Genes encoding two Theileria parva antigens recognized by CD8+ T-cells exhibit sequence diversity in South Sudanese cattle populations but the majority of alleles are similar to the Muguga component of the live vaccine cocktail

Abstract

East Coast fever (ECF), caused by Theileria parva infection, is a frequently fatal disease of cattle in eastern, central and southern Africa, and an emerging disease in South Sudan. Immunization using the infection and treatment method (ITM) is increasingly being used for control in countries affected by ECF, but not yet in South Sudan. It has been reported that CD8+ T-cell lymphocytes specific for parasitized cells play a central role in the immunity induced by ITM and a number of T. parva antigens recognized by parasite-specific CD8+ T-cells have been identified. In this study we determined the sequence diversity among two of these antigens, Tp1 and Tp2, which are under evaluation as candidates for inclusion in a sub-unit vaccine. T. parva samples (n = 81) obtained from cattle in four geographical regions of South Sudan were studied for sequence polymorphism in partial sequences of the Tp1 and Tp2 genes. Eight positions (1.97%) in Tp1 and 78 positions (15.48%) in Tp2 were shown to be polymorphic, giving rise to four and 14 antigen variants in Tp1 and Tp2, respectively. The overall nucleotide diversity in the Tp1 and Tp2 genes was π = 1.65% and π = 4.76%, respectively. The parasites were sampled from regions approximately 300 km apart, but there was limited evidence for genetic differentiation between populations. Analyses of the sequences revealed limited numbers of amino acid polymorphisms both overall and in residues within the mapped CD8+ T-cell epitopes. Although novel epitopes were identified in the samples from South Sudan, a large number of the samples harboured several epitopes in both antigens that were similar to those in the T. parva Muguga reference stock, which is a key component in the widely used live vaccine cocktail.

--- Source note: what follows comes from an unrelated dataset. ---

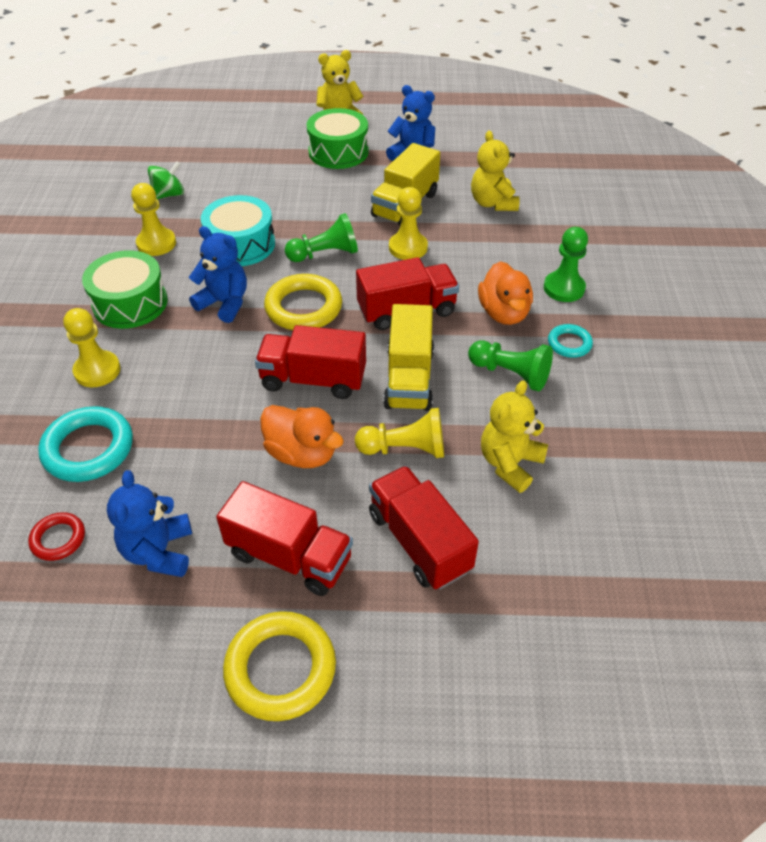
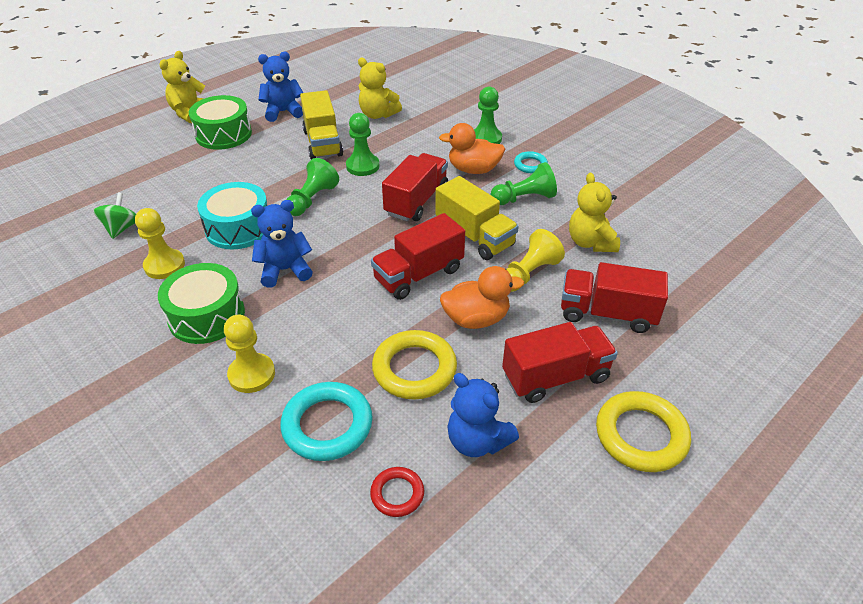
camera: 45 degrees left, 5 degrees down
yellow ring [264,274,342,330] -> yellow ring moved to [372,330,457,400]
yellow pawn [389,187,428,260] -> green pawn [346,113,379,176]
orange duck [478,261,533,325] -> orange duck turned 150 degrees clockwise [439,123,505,174]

Fig 1. Map of South Sudan showing the sampling sites.

The four areas where cattle samples were collected are colour coded as follows: Bor = Blue; Juba = Orange; Yei = Green; Kajo keji = Red. Numbers in brackets indicate the number of cattle sampled at each site.

Fig 2. Multiple amino acid sequence alignment of Tp1 and Tp2 antigen variants present in cattle from South Sudan.

(A) Multiple sequence alignment of the four Tp1 antigen variants. Antigen variants Var-1, -3 and -9 were first described by Pelle et al. (2011) [17]. (B) Multiple sequence alignment of 14 Tp2 antigen variants. The naming of the antigen variants follows the nomenclature by Pelle et al. (2011) [17]. Antigen variants Var-1, -2 and -5 were first described by Pelle et al. (2011) [17]. The CD8⁺ T-cell target epitopes are boxed and the polymorphic residues in the epitopes are shown in red. The frequency of each variant amongst the samples tested is indicated in square brackets. Residues conserved in all sequences are identified below the alignment (*). The shaded flanking regions are equivalent to the positions of the secondary (nested) PCR primers, and are not included in estimations of the percentage of the residues that are conserved.

Fig 3. Neighbour-joining trees of Tp1 and Tp2 gene sequences indicating phylogeographic relationships among cattle derived T. parva isolates.

The isolates are color-coded based on their geographic origin in South Sudan and alleles which are represented by these samples are shown in brackets. The colour codes are as follows: Bor = Blue; Juba = Orange; Yei = Green; Kajo keji = Red. Bootstrap values >50% are shown above the nodes. (A) Tree showing relationships between Tp1 gene sequences from 79 cattle isolates of T. parva. The TP03_0849 gene from the T. parva (Muguga) genome sequence was also included in the analysis (Tp1-F100-TpM). The sequence of T. annulata Tp1 homologue (TA17450) was used to root the tree. (B) Tree showing relationships among Tp2 gene sequences from 65 cattle-derived T. parva isolates. The TP01_0056 gene from T. parva (Muguga) genome sequence was also included in the analysis (Tp2-F100-TpM). The Tp2 homologous sequence from T. annulata (TA19865) was used to root the tree.

Fig 4. Principal component analysis (PCA) of Tp1 (A) and Tp2 (B).

This diagram illustrates the relationship between the geographic origin of the samples and the Muguga strain. The proportion of variation in the dataset explained by the 1^st and 2^nd principal components is indicated in parentheses.

Fig 5. Median-Joining network of 9 and 15 haplotypes observed in T. parva population in South Sudan based on the polymorphic sites of (A) Tp1 and (B) Tp2 genes, respectively.

The sizes of the circles are proportional to the haplotype frequencies. The origin of each haplotype is colour coded as follows: Bor = Yellow; Juba = Red; Yei = Blue; Kajo keji = Green; Median vector = Brown; T. parva Muguga = Black. The numbers in red in (A) represent the mutations that differentiate the haplotypes.